Наступило неловкое молчание.

— Давайте, мы вам поможем, — предложил Каримов. — Вон сколько снега намело на крыльцо. — Он потянулся за лопатой.

Ибрагим молча отстранил старшину. Он не любил, когда его жалели. В таких случаях всегда острее чувствовалось одиночество, и боль от сознания, что единственный сын никогда не вернется, становилась почти физической.

Обручев заметил, как посерело лицо старика.

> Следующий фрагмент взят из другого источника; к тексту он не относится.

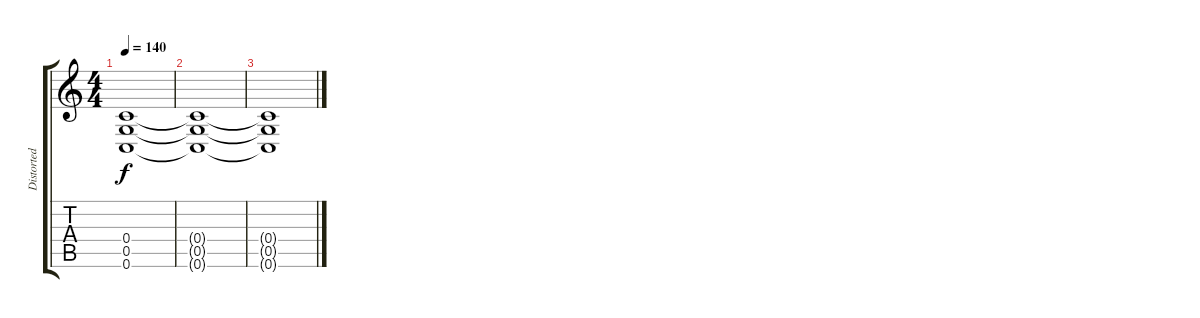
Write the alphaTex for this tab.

\track ("Distorted" "Distorted") {instrument distortionguitar}
\staff {score tabs}
\tuning (D4 A3 F3 C3 G2 C2) {hide}
\ts (4 4)
\tempo 140
\clef g2
\ks c
(0.4{t} 0.5{t} 0.6{t}).1{dy f volume 1} |
(0.4{t} 0.5{t} 0.6{t}).1 |
(0.4{t} 0.5{t} 0.6{t}).1
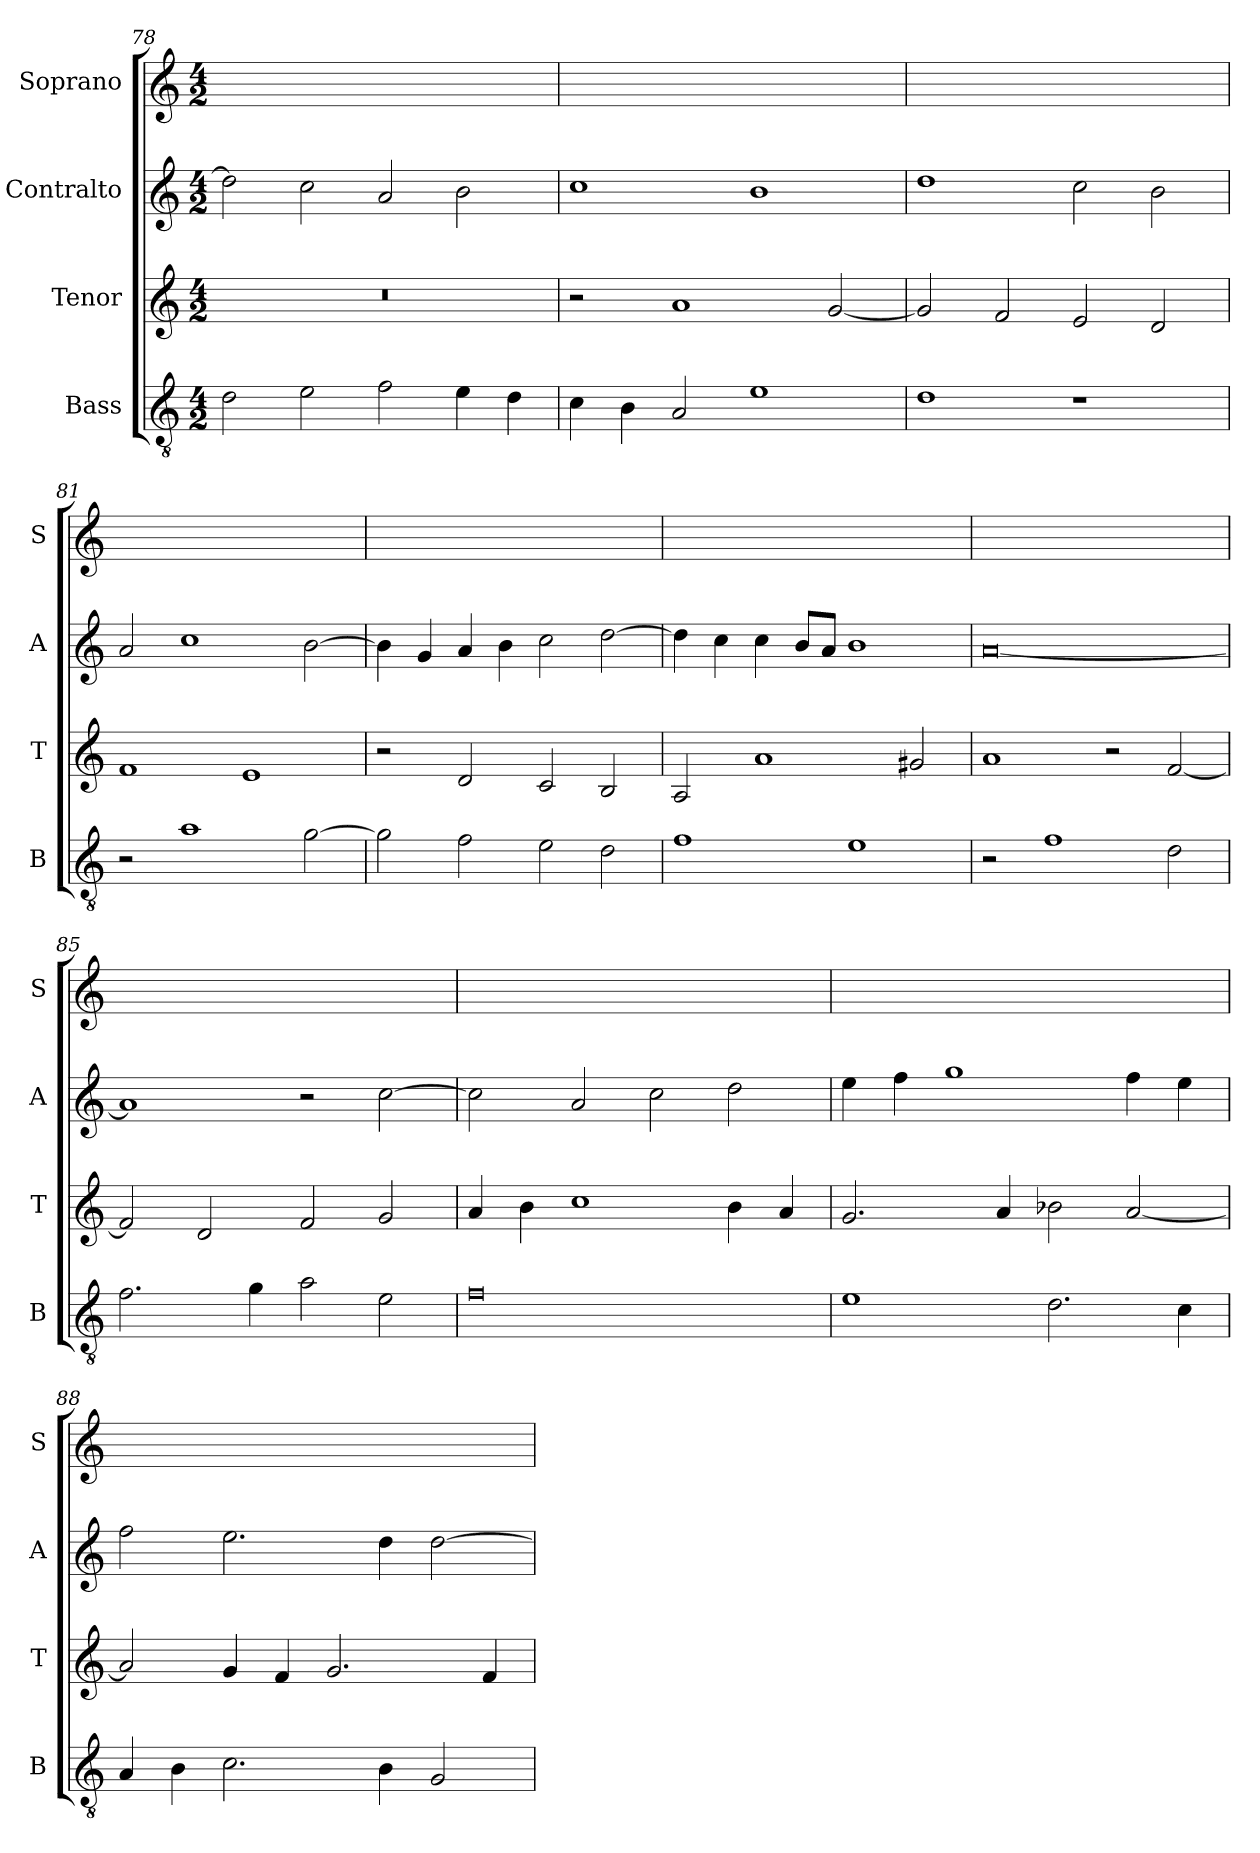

Каримов тоже помрачнел.

Обручев спросил Ибрагима:

— Зимуете хорошо?

Старик неторопливо воткнул лопату в снег.

— Рахмат, — сказал он тихо. — Вот только дорога к реке плохая, снега много.

— Так что же вы молчали? — подхватил Каримов. — Есть у нас на заставе заградительные щиты. Дадим.

Ибрагим отвернулся. Он явно не хотел разговаривать. У пограничников вконец испортилось настроение. Перед соревнованиями это было совсем некстати.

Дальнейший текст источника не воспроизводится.